Stomata are important structures to control water loss and gas exchange [38,50]. Under drought conditions, stomatal closure is regulated by multiple signals, such as ABA, ROS, Ca2+, and H2S, [34,38,51]. Among these signals, ABA is the center molecule to control stomatal closure in response to drought stress [25,26]. ZmNAC20 was upregulated by drought stress and ABA (Figure 1A,B). Overexpression of ZmNAC20 accelerated the closure of stomata in response to ABA. The ZmNAC20-overexpressing transgenic maize showed a smaller stomatal aperture and lost less water than the wild-type B104 (Figure 3A,C). These results suggested that ZmNAC20 contributed to promoting ABA-mediated stomatal closure in response to drought stress. ZmNAC20 partially improved drought resistance by promoting stomatal closure. In maize, ZmNAC48 contributes to improving drought resistance by promoting stomatal closure, whereas ZmNAC49 enhances drought resistance by the decline of stomatal conductance and stomatal density [16,17]. ZmNST3 increases drought resistance by activating the expression of genes related to cellulose synthesis in the secondary cell wall [15]. ZmNUT1 improves drought resistance by affecting water transportation via regulating the expression of the cellulose synthase gene and cysteine proteolytic enzyme gene [21]. These findings indicated that ZmNACs transcription factors improved drought resistance by modulation of various pathways, suggesting that the function of NACs has diversity and complexity.
Using RNA-seq analysis, we obtained a list of genes regulated by ZmNAC20 (Tables S1 and S2). GO enrichment analyses indicated that ZmNAC20 regulated multiple pathways that are mainly involved in abiotic stimulus, response to water deprivation, and response to hormones (Figure 5B). RNA-seq analysis indicated that ZmNAC20 regulated the expression of various stress-responsive genes, such as the transcription factor genes ZmEREB106, ZmEREB145, ZmEREB188, ZmWRKY106, and ZmbZIP75, the dehydrin gene ZmDHN2, the GA dioxygenase gene ZmGA2OX6, the sugar transporter gene ZmSWEET17A, and antioxidant enzyme gene ZmPx15 (Figure 6 and Figure 7). These results suggested that ZmNAC20 improved drought resistance by modulation of multiple pathways. ZmNAC20 formed a network to cope with drought stress. The molecular response induced by ZmNAC20 promoted plants to adapt to the water-deficit environment.
There are many limitations when using transcription factors to improve drought resistance in crops. We should consider the fact that many transcription factors inhibit plant growth and development, while improving drought resistance. Stomatal closure prevents water loss and enhances drought resistance but also limits CO2 intake and photosynthesis [3]. For example, overexpression of ZmNAC49 enhances drought resistance in maize, but also significantly decreases stomatal conductance and stomatal density.

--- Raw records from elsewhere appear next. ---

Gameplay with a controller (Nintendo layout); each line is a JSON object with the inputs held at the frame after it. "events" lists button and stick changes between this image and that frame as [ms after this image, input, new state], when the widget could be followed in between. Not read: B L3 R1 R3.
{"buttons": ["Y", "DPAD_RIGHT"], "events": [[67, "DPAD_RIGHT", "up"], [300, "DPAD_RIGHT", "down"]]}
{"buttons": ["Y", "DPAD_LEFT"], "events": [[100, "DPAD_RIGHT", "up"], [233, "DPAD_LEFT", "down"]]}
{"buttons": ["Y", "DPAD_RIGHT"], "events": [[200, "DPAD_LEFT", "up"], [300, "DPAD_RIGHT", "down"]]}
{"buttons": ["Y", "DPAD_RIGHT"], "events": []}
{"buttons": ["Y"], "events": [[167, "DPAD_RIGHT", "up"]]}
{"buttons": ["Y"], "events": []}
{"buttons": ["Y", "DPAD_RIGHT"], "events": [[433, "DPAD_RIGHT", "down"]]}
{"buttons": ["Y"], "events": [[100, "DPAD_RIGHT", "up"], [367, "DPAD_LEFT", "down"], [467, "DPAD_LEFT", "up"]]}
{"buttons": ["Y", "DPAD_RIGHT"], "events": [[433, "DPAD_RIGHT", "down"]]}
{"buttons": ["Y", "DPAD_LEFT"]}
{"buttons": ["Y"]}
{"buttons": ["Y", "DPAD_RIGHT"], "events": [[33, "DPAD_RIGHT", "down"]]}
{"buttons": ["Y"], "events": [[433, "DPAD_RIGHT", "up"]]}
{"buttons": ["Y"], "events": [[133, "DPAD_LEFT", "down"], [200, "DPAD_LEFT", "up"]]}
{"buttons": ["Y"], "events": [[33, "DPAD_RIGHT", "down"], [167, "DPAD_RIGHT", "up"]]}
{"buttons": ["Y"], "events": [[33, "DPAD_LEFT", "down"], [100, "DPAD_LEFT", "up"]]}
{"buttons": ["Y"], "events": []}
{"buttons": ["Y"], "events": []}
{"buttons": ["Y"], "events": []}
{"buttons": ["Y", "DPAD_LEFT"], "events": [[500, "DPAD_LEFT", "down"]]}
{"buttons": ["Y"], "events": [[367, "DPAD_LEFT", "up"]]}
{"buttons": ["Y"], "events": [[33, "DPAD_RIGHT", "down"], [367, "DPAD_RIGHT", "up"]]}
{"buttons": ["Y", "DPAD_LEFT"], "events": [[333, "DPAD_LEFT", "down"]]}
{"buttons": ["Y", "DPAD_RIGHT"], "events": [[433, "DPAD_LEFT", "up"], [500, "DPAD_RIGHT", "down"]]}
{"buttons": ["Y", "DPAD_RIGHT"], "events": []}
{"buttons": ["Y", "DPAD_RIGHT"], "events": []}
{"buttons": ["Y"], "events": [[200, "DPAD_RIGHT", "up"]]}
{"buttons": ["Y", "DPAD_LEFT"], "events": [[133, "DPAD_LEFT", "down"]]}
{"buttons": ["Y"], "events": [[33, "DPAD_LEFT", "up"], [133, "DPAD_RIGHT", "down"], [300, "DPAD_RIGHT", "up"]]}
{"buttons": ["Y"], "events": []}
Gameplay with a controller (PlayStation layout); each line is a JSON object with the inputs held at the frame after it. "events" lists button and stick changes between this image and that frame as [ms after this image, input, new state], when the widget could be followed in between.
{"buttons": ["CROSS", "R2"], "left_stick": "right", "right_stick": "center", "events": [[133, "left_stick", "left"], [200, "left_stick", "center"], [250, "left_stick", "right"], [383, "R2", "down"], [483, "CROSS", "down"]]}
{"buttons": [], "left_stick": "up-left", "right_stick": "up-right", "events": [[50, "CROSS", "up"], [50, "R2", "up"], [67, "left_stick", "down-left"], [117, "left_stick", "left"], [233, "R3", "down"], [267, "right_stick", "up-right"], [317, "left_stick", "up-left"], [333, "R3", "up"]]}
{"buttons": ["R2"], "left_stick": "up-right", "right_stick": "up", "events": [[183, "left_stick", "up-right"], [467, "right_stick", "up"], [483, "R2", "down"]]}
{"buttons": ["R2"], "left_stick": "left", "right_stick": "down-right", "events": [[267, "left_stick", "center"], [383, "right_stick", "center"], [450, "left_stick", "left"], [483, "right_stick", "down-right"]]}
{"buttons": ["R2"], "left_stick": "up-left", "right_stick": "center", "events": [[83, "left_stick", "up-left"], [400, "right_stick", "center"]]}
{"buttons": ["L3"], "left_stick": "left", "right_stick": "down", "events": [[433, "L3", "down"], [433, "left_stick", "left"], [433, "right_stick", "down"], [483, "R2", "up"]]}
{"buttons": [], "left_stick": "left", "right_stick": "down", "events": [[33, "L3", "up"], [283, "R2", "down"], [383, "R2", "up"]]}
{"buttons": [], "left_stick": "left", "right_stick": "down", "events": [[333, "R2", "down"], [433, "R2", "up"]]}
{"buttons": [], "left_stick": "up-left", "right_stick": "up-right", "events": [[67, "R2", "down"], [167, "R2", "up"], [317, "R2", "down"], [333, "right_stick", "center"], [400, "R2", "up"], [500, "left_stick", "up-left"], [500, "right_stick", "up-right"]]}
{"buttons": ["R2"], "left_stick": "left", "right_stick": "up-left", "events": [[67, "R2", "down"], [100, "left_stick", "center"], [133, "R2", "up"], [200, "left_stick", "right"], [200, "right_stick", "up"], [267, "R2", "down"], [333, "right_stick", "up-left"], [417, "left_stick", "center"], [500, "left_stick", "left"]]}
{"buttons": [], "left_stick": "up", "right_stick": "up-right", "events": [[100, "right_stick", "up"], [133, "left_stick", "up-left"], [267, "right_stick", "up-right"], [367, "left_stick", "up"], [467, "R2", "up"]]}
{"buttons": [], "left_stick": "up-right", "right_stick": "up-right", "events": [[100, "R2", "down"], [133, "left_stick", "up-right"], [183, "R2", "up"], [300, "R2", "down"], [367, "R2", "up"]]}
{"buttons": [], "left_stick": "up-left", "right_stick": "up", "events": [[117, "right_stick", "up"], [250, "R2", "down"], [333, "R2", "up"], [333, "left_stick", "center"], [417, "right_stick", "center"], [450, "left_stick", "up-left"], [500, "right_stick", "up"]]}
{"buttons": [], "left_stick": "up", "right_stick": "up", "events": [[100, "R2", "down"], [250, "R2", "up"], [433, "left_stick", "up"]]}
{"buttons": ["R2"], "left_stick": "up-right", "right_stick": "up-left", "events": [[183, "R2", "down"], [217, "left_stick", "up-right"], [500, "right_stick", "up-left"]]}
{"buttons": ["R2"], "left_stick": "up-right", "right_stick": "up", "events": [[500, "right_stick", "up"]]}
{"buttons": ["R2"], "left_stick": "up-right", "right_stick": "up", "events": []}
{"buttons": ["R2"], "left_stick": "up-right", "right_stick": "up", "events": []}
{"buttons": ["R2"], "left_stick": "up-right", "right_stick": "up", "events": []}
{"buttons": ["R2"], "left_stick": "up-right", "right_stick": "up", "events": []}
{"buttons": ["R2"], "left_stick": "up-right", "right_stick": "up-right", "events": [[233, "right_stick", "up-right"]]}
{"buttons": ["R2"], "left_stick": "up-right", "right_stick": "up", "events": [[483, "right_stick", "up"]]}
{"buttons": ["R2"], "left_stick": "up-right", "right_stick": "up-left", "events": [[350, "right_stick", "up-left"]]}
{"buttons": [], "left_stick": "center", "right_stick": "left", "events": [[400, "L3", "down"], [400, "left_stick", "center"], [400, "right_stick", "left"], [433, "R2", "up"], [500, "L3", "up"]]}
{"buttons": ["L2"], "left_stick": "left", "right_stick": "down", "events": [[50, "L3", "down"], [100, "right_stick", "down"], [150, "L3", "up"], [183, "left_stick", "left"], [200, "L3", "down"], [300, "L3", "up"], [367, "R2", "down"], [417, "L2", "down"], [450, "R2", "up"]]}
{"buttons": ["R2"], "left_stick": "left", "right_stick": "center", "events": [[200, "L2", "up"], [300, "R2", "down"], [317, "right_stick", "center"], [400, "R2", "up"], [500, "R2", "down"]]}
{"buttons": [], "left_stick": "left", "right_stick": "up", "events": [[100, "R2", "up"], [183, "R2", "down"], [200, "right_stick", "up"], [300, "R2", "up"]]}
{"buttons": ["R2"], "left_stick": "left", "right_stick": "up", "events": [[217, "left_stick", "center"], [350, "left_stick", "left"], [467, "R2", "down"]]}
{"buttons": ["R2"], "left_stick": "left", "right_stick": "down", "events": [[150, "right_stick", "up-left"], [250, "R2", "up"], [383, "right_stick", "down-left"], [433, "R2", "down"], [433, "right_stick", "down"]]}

ZmNAC49 overexpression affects the expression of genes related to stomatal development [17]. Overexpression of ZmNAC48 improves drought resistance by enhancing stomatal closure [16]. Less studies focus on revealing the mechanism of plants maintaining growth under drought conditions. It is necessary to identify the genes that increase drought resistance but do not limit plant growth and development. Previously, a study reported that overexpression of a wheat ABA receptor gene TaPYL4 improves drought resistance by reducing stomatal conductance but does not affect wheat growth and development. This is because overexpression of TaPYL4 increases water use efficiency and enhances photosynthesis [52]. Future studies should pay more attention to those transcription factors that can improve drought resistance without penalizing plant growth. In this study, we did not detect whether ZmNAC20 affected water use efficiency and photosynthesis. Further research will be focused on revealing the function of ZmNAC20 to maintain growth under drought conditions.
Taken together, our work revealed the function of ZmNAC20 in drought stress response in maize. The study provides valuable insights into the role of ZmNAC20 in promoting drought resistance and shed light on the molecular mechanisms underlying plant adaptation to water-deficit stress.

4. Materials and Methods

4.1. Plant Materials and Growth Conditions

The overexpression transgenic plants in this study were derived from the maize (Zea mays L.) inbred line B104, which is a public, transformable maize inbred line and has been widely used in recent studies [15,53,54,55]. To analyze the function of ZmNAC20 in drought stress response, the coding sequence of ZmNAC20 was cloned and inserted into a modified pCambia3300 vector. ZmUbiquitin1 (ZmUbi) was used as the promoter to drive ZmNAC20 expression. The ZmNAC20-OE construct was transformed into the maize inbred B104. Seeds of the maize inbred line B104 and ZmNAC20-overexpressing transgenic lines (ZmNAC20-OE1 and ZmNAC20-OE2) with the same size were selected, and immersed in 75% ethanol solution for disinfection for 1 min. After disinfection, the maize seeds were washed with distilled water 5–6 times. Then, the seeds were immersed in the distilled water and cultivated in the dark at 26 °C for 24 h. The soaked seeds with embryo sides faced upward were placed evenly in the seedling tray with filter paper, adding a proper amount of distilled water (the seeds just touched the water surface). After that, the seedling tray was sealed with plastic wrap, and placed in darkness at 28 °C for 3 days. The germinated seeds were transplanted into the mixed nutrient soil (vermiculite: nutrient soil = 1:1) and cultivated in the 28 °C plant light incubator under a photoperiod of 16 h/8 h (day/night), 60% relative humidity, and 16,800 Lux light intensity. After three true leaves grew from the maize seedlings, the seedlings were subjected to the follow-up experiment.

4.2. Drought Treatment

When maize seedlings of B104, ZmNAC20-OE1, and ZmNAC20-OE2 developed three true leaves, water was withheld for drought stress treatment. After about 15 days of drought treatment, watering was resumed to allow the plants to recover. The survival rate was recorded after three days of rewatering. Seedlings with green leaves and hard stems were recorded as survivors. In each test, at least 20 plants for each line were involved. Phenotype and data analysis was based on three independent experiments.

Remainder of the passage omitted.